Exercise goal:
Answer these questions from the Polymorph description:
(a) What score does the leaderboard give Microsoft's LLMLingua-2?
(b) Which environment variable turns on AI-Powered Mode?
(c) About how much disk space does the mb_v0 ONNX model need?

Document text:
-=-=-

The fastest way to break a coding agent (like Claude or GPT) is to feed it massive log files and ask it to debug as it bloats the context window. Polymorph solves this with a low-latency, NLP-driven compression layer that drastically reduces token usage while safeguarding essential debugging data. Polymorph runs locally on your machine as a privacy-first option.

Evaluation Leaderboard

Log compression is inherently lossy; stripping text introduces a strict trade-off between token savings and LLM reasoning accuracy.

Polymorph outperforms the current state-of-the-art (Microsoft's LLMLingua-2) by 3x specifically on log and trace compression. The leaderboard below tracks "answer survival"—how often an LLM can still successfully identify and fix a bug under matched log-compression workloads.

While local log compression remains a highly challenging frontier, Polymorph establishes a massive baseline advantage over existing NLP alternatives.

Log Compression Method Reported Score
Polymorph (LaMR Model with Span) 62% answer survival
Microsoft's LLMLingua-2 ~20% answer survival
keep-severity method 17% answer survival

How it Works

Polymorph operates as a tool for Claude Code or Cursor via a local MCP (Model Context Protocol) server, compressing logs and traces before the LLM reads them.

  1. Input: You feed it a raw log.
  2. Output: It returns a highly compressed log plus a cache_id for retrieving the original.

Safety: Critical context—such as error codes, severities, IPs, UUIDs, trace IDs, and structured fields—is strictly preserved.

Dual-Path Architecture

  • Deterministic Mode (First-run / No model required): Provides immediate template deduplication, structural locking, SQLite-backed retrieval, and native MCP integration.
  • AI-Powered Mode (Optional): Adds advanced, learned prose pruning by pointing the POLYMORPH_LAMR_MODEL environment variable to the downloaded ONNX artifact.

Requirements

  • Rust stable and Cargo.
  • macOS or Linux for the documented source install path.
  • Claude Code or Cursor if you want to call the MCP tools from an agent.
  • Optional: about 600 MB of disk for the mb_v0 ONNX model.

Always build the release binary. Debug builds are useful for tests, but model inference is about 15x slower.

Quick Start

git clone https://github.com/GaganSD/lulu-polymorph.git
cd lulu-polymorph
cargo build --release
./target/release/polymorph-mcp --selftest
./target/release/polymorph-mcp --demo compress

Expected shape:

grammars: ok (.../grammars)
db: ok (.../.polymorph/cache.db)

-=-=-

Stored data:
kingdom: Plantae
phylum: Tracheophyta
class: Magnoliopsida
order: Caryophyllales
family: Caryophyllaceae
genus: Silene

-=-=-

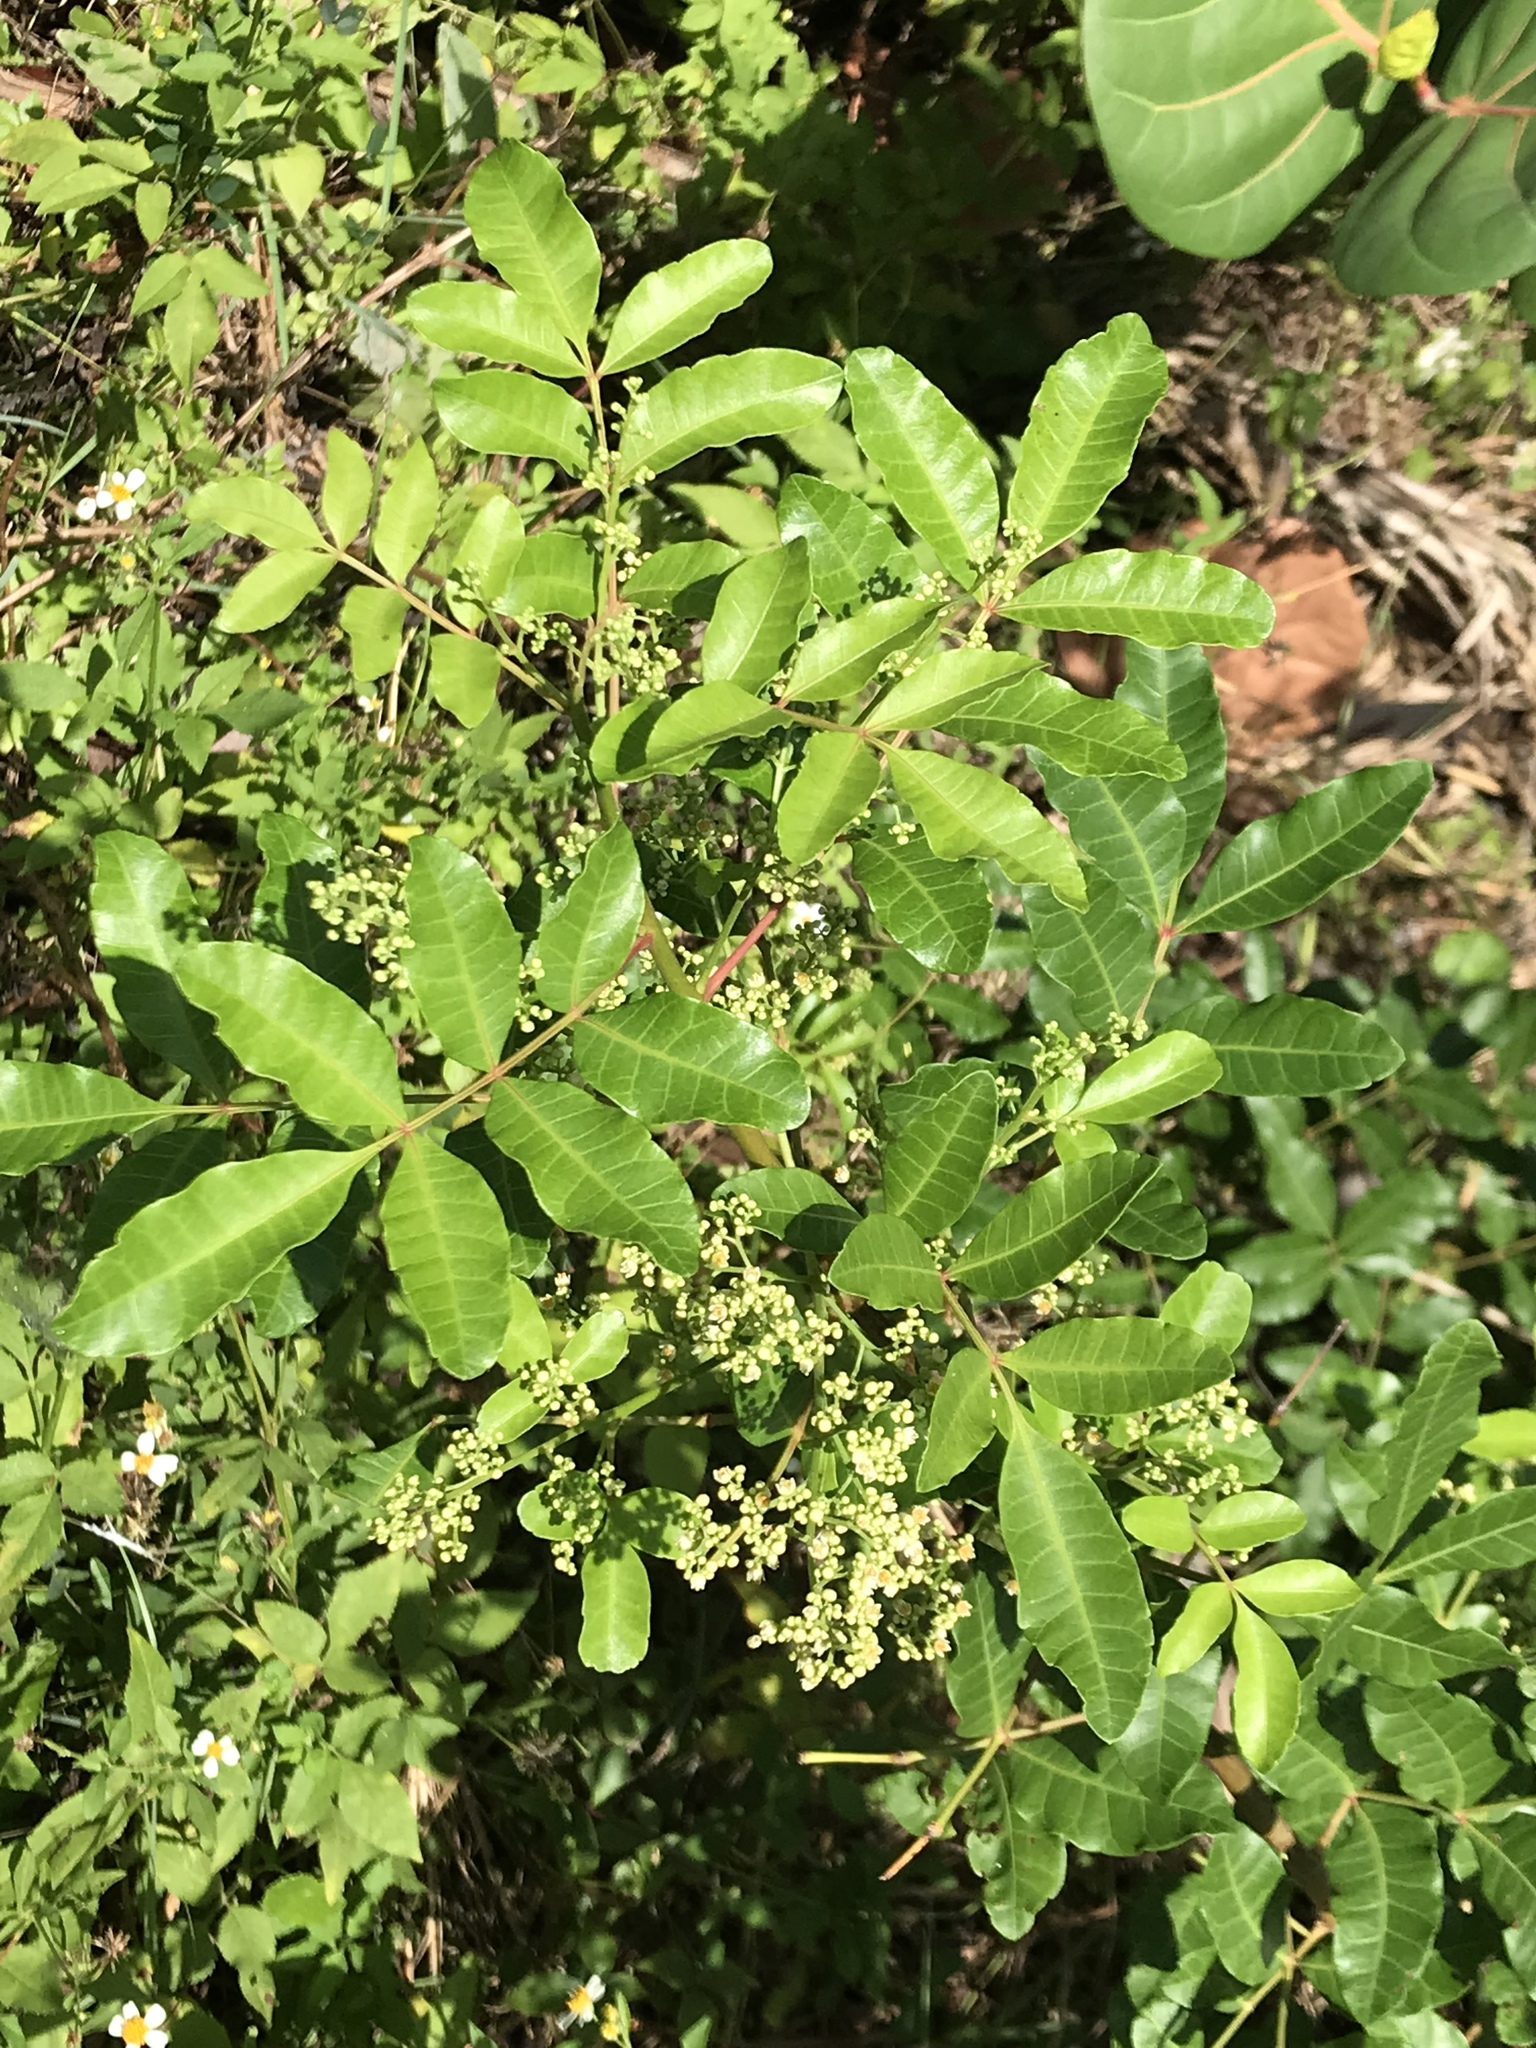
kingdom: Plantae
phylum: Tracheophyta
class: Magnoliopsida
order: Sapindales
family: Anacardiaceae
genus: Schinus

-=-=-

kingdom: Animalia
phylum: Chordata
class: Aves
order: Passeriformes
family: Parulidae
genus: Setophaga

-=-=-

Expected answer:
(a) ~20% answer survival
(b) POLYMORPH_LAMR_MODEL
(c) About 600 MB